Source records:

* * * * *

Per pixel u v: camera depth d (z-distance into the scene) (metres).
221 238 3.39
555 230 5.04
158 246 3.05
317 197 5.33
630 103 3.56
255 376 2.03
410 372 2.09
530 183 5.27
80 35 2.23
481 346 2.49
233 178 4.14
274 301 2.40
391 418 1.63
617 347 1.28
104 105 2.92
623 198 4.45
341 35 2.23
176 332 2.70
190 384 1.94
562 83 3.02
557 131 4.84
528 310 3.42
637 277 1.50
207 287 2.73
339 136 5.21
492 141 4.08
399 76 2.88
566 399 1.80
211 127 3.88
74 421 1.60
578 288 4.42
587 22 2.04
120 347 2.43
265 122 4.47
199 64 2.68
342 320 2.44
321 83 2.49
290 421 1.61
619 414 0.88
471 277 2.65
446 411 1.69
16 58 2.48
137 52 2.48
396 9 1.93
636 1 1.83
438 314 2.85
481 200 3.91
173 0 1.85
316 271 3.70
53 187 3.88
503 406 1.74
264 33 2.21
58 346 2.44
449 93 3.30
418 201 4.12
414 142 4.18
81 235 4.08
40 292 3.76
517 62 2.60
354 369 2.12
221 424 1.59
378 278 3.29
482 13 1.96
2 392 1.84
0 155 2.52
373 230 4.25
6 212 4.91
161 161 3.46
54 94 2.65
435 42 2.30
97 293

* * * * *

Exercise:
Looking back over the data above, restate word for word the lines that begin at the line with "265 122 4.47" and end at the line with "58 346 2.44", inclusive.

Result:
265 122 4.47
199 64 2.68
342 320 2.44
321 83 2.49
290 421 1.61
619 414 0.88
471 277 2.65
446 411 1.69
16 58 2.48
137 52 2.48
396 9 1.93
636 1 1.83
438 314 2.85
481 200 3.91
173 0 1.85
316 271 3.70
53 187 3.88
503 406 1.74
264 33 2.21
58 346 2.44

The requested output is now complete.